第230話 一花の気持ち


 正月も過ぎてしばらくして——。


 一花いちか生体端末カリギュラを立ち上げると、リマインダーを開く。いつの間にか数件の実験予定が載せられている。


 実験——。


 反射的にサクラの姿を思い浮かべて、ぶんぶんと頭を振る。年末から年明けにかけて、篠宮がサクラの家に泊まっていた事を知った時、思いのほか怒りが湧き上がって来たのだ。

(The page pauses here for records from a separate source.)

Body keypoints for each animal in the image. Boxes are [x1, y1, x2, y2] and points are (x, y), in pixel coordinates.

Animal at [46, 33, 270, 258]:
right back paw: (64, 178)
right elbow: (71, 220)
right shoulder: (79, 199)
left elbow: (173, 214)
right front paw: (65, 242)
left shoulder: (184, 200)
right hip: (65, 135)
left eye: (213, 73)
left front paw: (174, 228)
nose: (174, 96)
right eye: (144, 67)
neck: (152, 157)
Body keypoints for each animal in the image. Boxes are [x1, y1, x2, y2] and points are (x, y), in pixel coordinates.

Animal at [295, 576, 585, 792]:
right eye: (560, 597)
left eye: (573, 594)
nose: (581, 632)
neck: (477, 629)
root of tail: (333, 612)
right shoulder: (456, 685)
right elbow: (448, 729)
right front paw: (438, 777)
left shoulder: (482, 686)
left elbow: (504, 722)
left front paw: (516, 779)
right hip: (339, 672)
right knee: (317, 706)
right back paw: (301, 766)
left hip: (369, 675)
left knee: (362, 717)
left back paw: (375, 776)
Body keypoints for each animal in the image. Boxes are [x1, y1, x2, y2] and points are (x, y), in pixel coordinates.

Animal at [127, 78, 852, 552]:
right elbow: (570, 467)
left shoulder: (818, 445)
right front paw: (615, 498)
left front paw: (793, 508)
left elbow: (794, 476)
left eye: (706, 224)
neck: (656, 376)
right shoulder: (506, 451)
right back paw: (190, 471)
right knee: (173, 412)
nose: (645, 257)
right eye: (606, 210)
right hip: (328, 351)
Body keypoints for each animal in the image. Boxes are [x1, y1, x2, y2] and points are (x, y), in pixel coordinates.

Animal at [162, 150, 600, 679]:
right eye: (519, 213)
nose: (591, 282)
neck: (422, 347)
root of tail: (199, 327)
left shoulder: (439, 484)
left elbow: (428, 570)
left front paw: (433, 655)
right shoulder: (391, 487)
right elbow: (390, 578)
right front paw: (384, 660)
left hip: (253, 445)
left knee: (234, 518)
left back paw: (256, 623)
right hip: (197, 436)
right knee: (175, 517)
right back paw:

 その後の後悔ともやもやから、自分がサクラにヤキモチを焼いている事を自覚せざるを得なかった。


 ——でも、私はサクラ先生も好き。


 ジレンマだ。


 尊敬するサクラに嫉妬はしたくない。何より勝てる気がしない。篠宮がプロポーズを断られたと聞いて、内心喜んだのも嘘じゃない。


 翌月の予定を確認しようと、ページを進めると二月十四日の日付が目に入る。


 ——バレンタインデー。


 それを目にして、一花はハッとする。


 今まで知識として知っていただけの『バレンタインデー』。


 ——これよ!


 一花は心の中で叫んだ。





「甘い物が好きかって? うん、好きだよ」


 篠宮は二花にかに聞かれて素直に答える。


 二花からその報告を受けると、一花は「よし」とうなずいた。


「どこのお店のにするのよ? アオバヤマ町にはスーパーかカフェくらいでしかスイーツは扱って無いわよ」


 かと言って、外の店の物を欲しがれば、届くのがいつになるかはわからない。


「あとは——カエデさんに頼むくらいしか思いつかないわよ」


 二花は腕組みして首を傾げる。一花は得意げに顎をあげて答えた。